Let’s face it, entrepreneurship and building a startup from the ground up are hard work. Add a global pandemic with variant strains, unforeseen lockdowns, and nationwide vaccine campaigns to the mix, and what you get is a lot more uncertainty.
The highs and lows that startup founders have had to go through the last 18 months to start a company and get funding are the result of hard work, a robust complementary team, and the ability to persevere and be adaptable to various challenges.
Founders from the recent Antler Southeast Asia cohorts shared with KrASIA some of their experiences as they navigated through this year to reach a milestone in their early-stage journey—to present their companies to the world at the Antler Southeast Asia Demo Day on July 22.
These teams are building a future where tech shapes and changes the way we work, live, socialize, invest, and learn. As they innovate, a trend they have kept in mind is the decentralization of everything—to make knowledge, work, capital, security, and the online world more accessible to everyone, they told us.
The demographic profile of founders from each new cohort at Antler reflects the stage of Southeast Asia’s tech landscape. It has matured a lot since its humble beginnings and has reached a crucial point with SPACs and mergers taking place and more emerging unicorns. In terms of talent, this region is arguably at its peak. We have serial entrepreneurs who have successfully exited their own companies and are now returning to the market. Many of these exceptional people have chosen to join the Antler program.
Our most recent Southeast Asia cohorts include founders who have worked in a startup before (72%), those who have previously founded a company (59%), and entrepreneurs that have exited a company as a founder or executive (12%).
While 2020 saw a slowdown in VC funding, there was a huge pickup in Q1 2021. Despite the pandemic’s economic impact, tech has proven to be resilient globally and in Southeast Asia. Funding in the region is expected to hit a record in 2021, with startups having raised USD 6 billion from VCs in just the first quarter this year.

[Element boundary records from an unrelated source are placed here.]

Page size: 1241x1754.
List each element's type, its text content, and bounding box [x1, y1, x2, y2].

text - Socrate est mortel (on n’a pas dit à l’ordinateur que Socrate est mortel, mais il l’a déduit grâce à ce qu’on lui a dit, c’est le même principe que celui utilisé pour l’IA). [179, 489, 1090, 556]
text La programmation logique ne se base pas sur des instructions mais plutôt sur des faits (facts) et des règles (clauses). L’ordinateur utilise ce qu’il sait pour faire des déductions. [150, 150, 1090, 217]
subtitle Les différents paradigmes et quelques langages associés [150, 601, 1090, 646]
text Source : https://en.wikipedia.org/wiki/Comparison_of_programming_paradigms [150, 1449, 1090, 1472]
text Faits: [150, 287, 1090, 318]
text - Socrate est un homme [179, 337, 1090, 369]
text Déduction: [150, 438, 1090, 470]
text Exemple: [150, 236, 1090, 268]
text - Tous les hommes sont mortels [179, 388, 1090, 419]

“The highs can be very simple at the early stage of building your company,” said Chad Richts of cybersecurity risk management and strategy platform Cysense.
“When I tell someone about what we’re working on, and they immediately understand the problem and get excited by the solution, I get a great feeling, whether they are customers, investors, or potential employees.
In contrast, sometimes we get some signs that we need to go back to the drawing board, like when your target customer just doesn’t get it,” Richts said. “I’ve had to learn to explain the business better because it’s a very complex space.”
“There have been many highs during this journey, such as raising funds, getting the first purchase order, and inking our first deal. But, there have also been incredible low points. At my lowest point, I couldn’t pay salaries. I was living on borrowed money, and I really didn’t know if I should give up on the idea of building a company,”
One of the broadly welcomed benefits founders mentioned from the pandemic is the mindset shift towards remote work. In today’s world, founders are increasingly able to hire the best person for the job, regardless of where they are based. But with these benefits also come challenges.
“Starting a business in the middle of a pandemic was definitely a challenge. For our employees, we knew very early that we wouldn’t offer a traditional office-based business. We allowed employees to be fully remote if they choose to, while we also provided them the option (lockdown permitting) to come into the office,”
From a client’s perspective, they also had to realize the impact of not having in-person meetings. “We needed to have a lot more touchpoints with our clients, and we’ve focused on being as available to them as we could through various means of communication. While it’s still not the same as seeing someone face to face, we’ve managed to adequately show clients that we care and are constantly available for them,” Kong added.
For Zabrina Chew and Vasilisa Mishuhina of social discovery platform Soda, the “new normal” is a daily topic of discussion.
“Soda is a platform built around people and social discovery, and the way people work and play is intrinsic to that. That’s why we’re designing sustainable solutions to address the impact that the pandemic has had on our social fabric and support networks, as well as the future of work."
Many startups, including networking platform SudoHERO, took advantage of the pandemic-triggered technological boom to create a product out of the turbulence. As the use and dependency on technology exploded, Chris Chandler and his co-founders Udit Veerwai and Lionel Giles built a SaaS platform and freelance marketplace to provide developer engineering support resources to companies in need.
For social discovery food marketplace Eateroo, the product validation and roll-out journey were very insightful in understanding the evolving behavior of their customers in the Indonesian market.
“We constantly listened to our users and studied our app analytics to understand consumer behavior. We realized that our users were looking to network and socialize over their shared interests in food, and we iterated by developing social engagement features, online competitions, foodie meetups, socially relevant food content, and gamified points system. COVID-19, in a way, helped accelerate the consumer shift to online engagement and social interaction,”
The pandemic pushed everyone into the “new normal.” Still, it was also a reminder for startup founders about being responsive and flexible to create relevant products and services while always having multiple alternative plans for the future.